Search for banned weapons continues

UN experts searched a geological survey facility in Baghdad and a pesticides factory to the northwest yesterday, pursuing a hunt for banned weapons after Iraq handed over a declaration of its arms programmes.

Search for banned weapons continues

As Iraq's 12,000-page dossier on its alleged doomsday weapons headed to New York and Vienna for analysis, 25 UN arms experts flew to Baghdad to reinforce the inspection force.

A team from the UN Monitoring, Verification and Inspection Commission (UNMOVIC) drove earlier in the day to a large military base at Fallujah, 50 km northwest of Baghdad, and entered a pesticides factory in its vicinity.

Another team of inspectors from the International Atomic Energy Agency (IAEA) visited the State Company of Geological Survey and Mining facility in Baghdad.

Hiro Ueki, spokesman for the inspectors, told reporters 21 IAEA and four UNMOVIC experts arrived in Baghdad yesterday.

He said between 20 to 30 inspectors, mostly from UNMOVIC, would be arriving in the Iraqi capital

tomorrow.

The inspectors resumed searches shortly after a UN plane left the Iraqi capital with the mammoth dossier which Iraq says proves it has no nuclear, chemical or biological weapons.

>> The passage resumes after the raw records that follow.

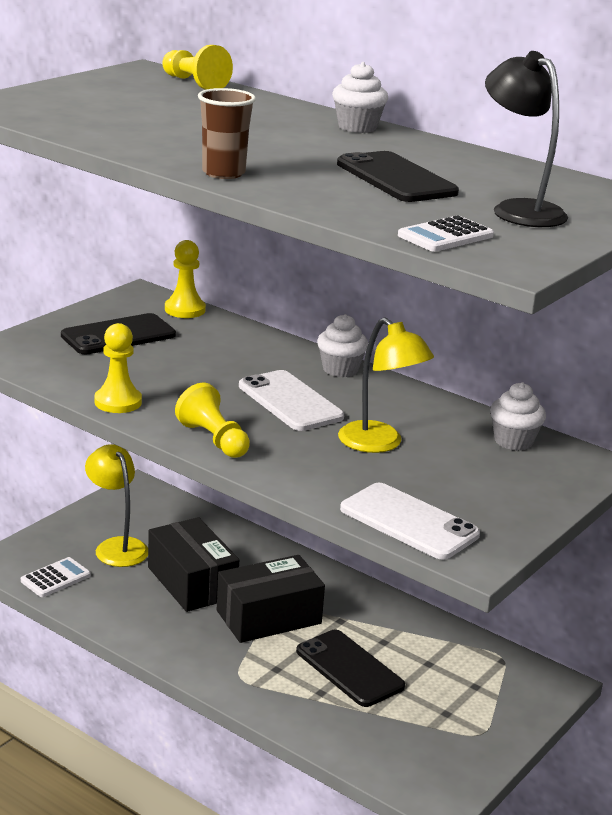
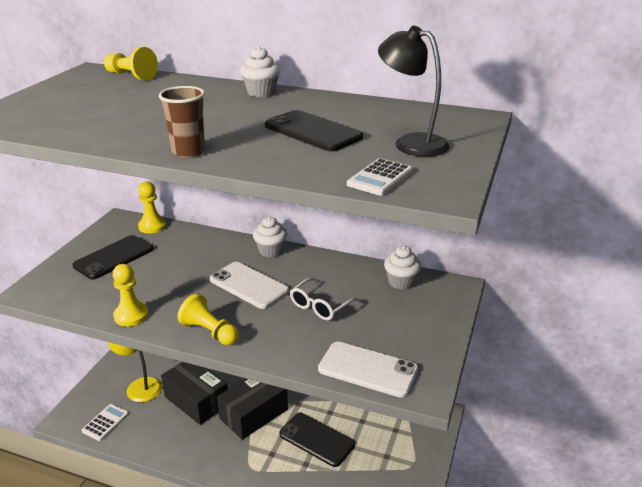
camera: 15 degrees left, 5 degrees up
yellow lamp [338,318,434,453] -> white glasses [290,278,360,321]

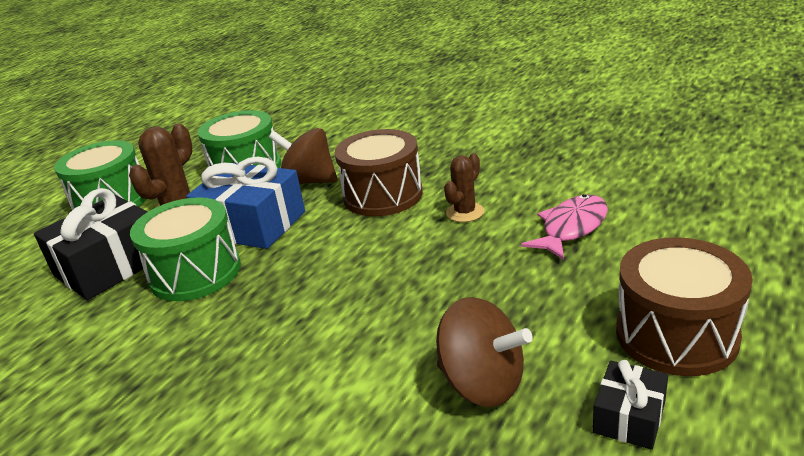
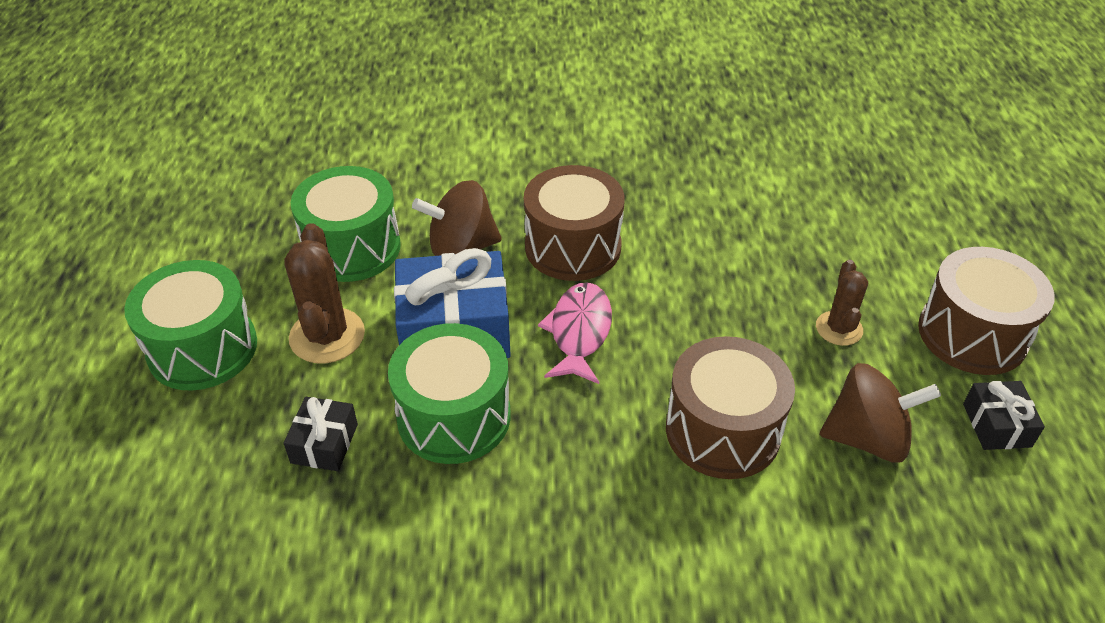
camera: 35 degrees left, 15 degrees up
black gift [34,188,148,300] -> black gift [283,397,358,471], size x0.51
brown cactus [444,153,484,222] -> brown cactus moved to [816,260,868,346]
pink fish [521,194,608,260] -> pink fish moved to [538,282,612,384]
none -> brown drum [666,336,795,479]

UNMOVIC inspectors put on gas masks and other protective gear as they toured the pesticide plant, known as Fallujah-3 and which had been linked in the past with Iraq's chemical weapons programme.

The United States and Britain said earlier this year that the plant, destroyed in a 1998 military campaign, had been rebuilt and was producing chemical weapons.

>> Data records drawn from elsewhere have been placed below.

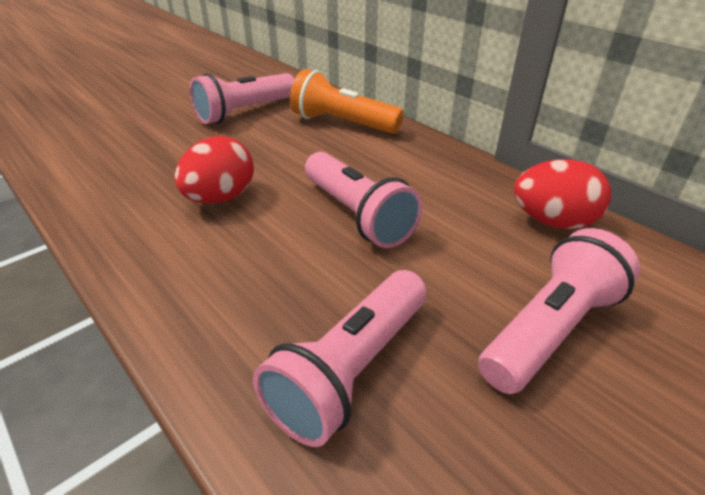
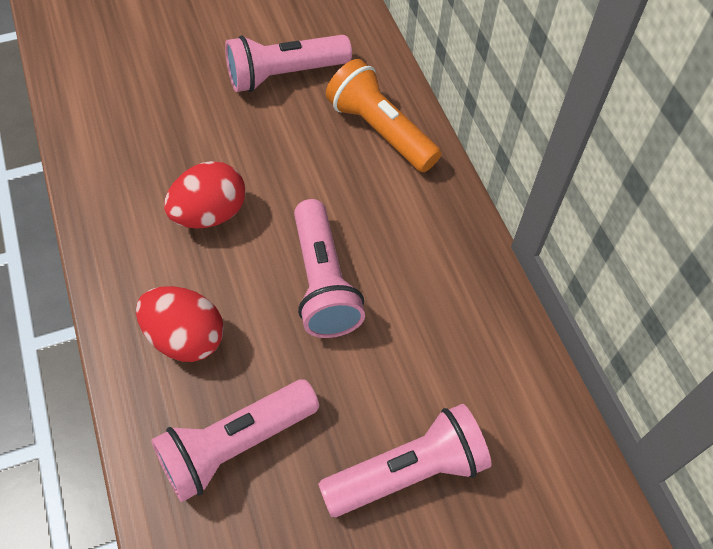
camera: 20 degrees right, 20 degrees up
red egg [514,159,611,229] -> red egg moved to [136,286,224,362]

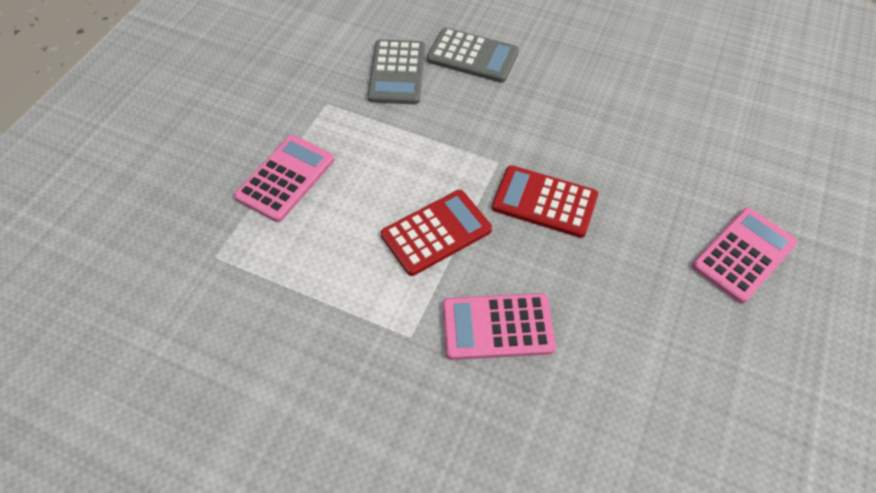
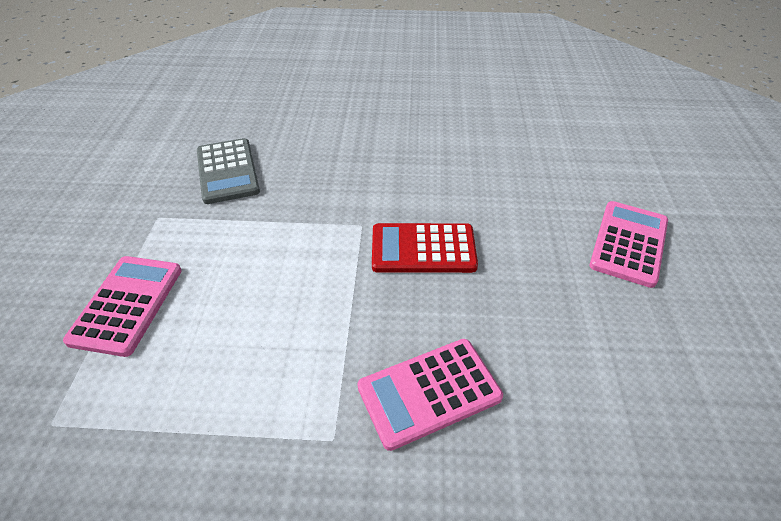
camera: 20 degrees left, 10 degrees down
red calculator [381,190,492,276] -> none
grey calculator [427,28,519,83] -> none

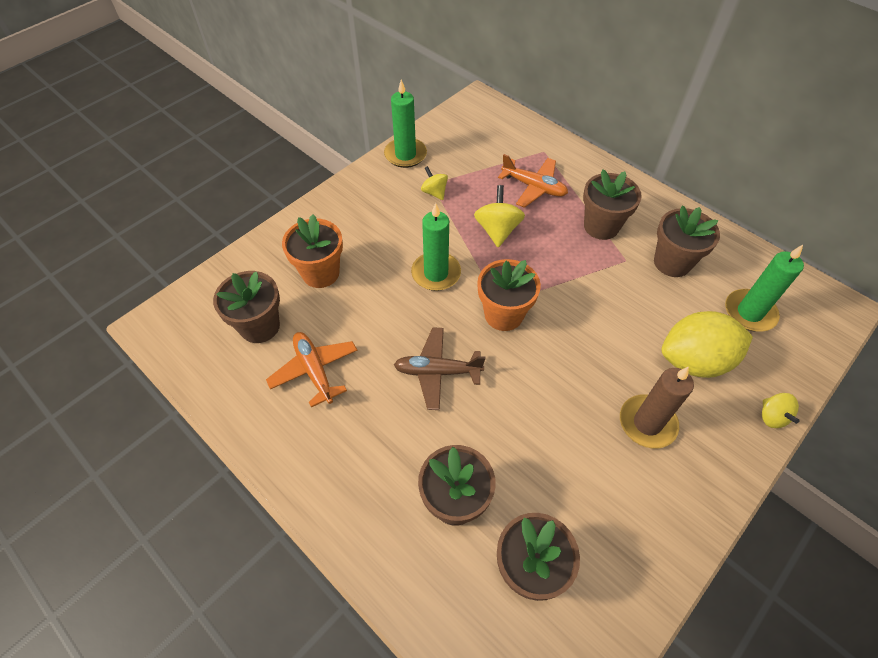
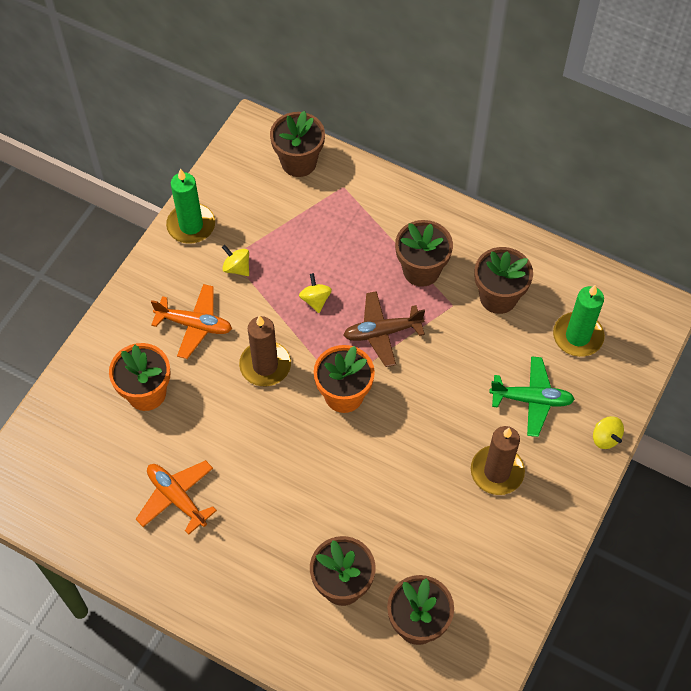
camera: 15 degrees left, 5 degrees up
brown flower pot [213,271,280,343] -> brown flower pot moved to [270,111,325,177]
brown plane [394,327,485,410] -> brown plane moved to [344,291,425,367]
green candle [411,203,461,291] -> brown candle [239,315,291,386]
yellow spinning top [474,185,525,247] -> yellow spinning top [299,273,332,313], size x0.63
orange plane [498,154,568,208] -> orange plane moved to [151,284,232,359]
yellow lemon [661,311,753,378] -> green plane [489,356,575,437]

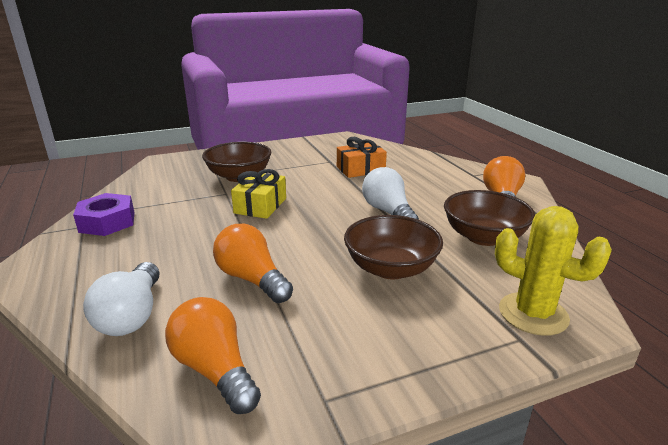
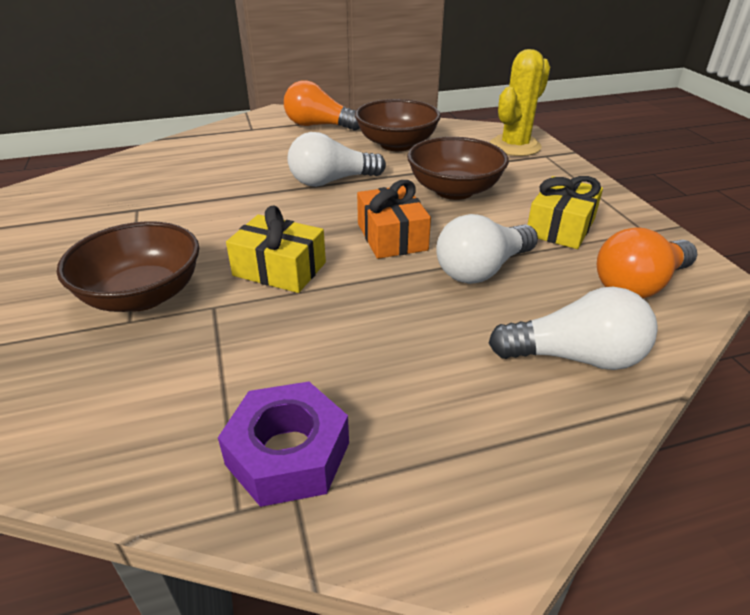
camera: 85 degrees left, 10 degrees up
orange light bulb [213,223,293,303] -> white light bulb [436,214,538,284]
orange gift [337,137,387,178] -> orange gift moved to [357,180,431,259]
none -> yellow gift [528,176,603,249]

"This is all for civilian use, nothing else is produced here," Haidar Taha, chief of the plant, told reporters at the facility after the five-hour inspection.

He said the plant produced 65% of Iraq's needs for various types of pesticides. He said most production goes to the agriculture ministry while the rest is sold commercially on the domestic market.

Mr Haidar said the experts carried a thorough inspection and toured the plant's three production units and warehouses.

The plant was built in 1987 and destroyed during the 1991 Gulf War and was rebuilt again to produce

pesticides. It was destroyed again during the four day US-British intensive bombing campaign in

December 1998 and was rebuilt.

Iraq says the site had been visited 250 times by inspection teams in the 1990s.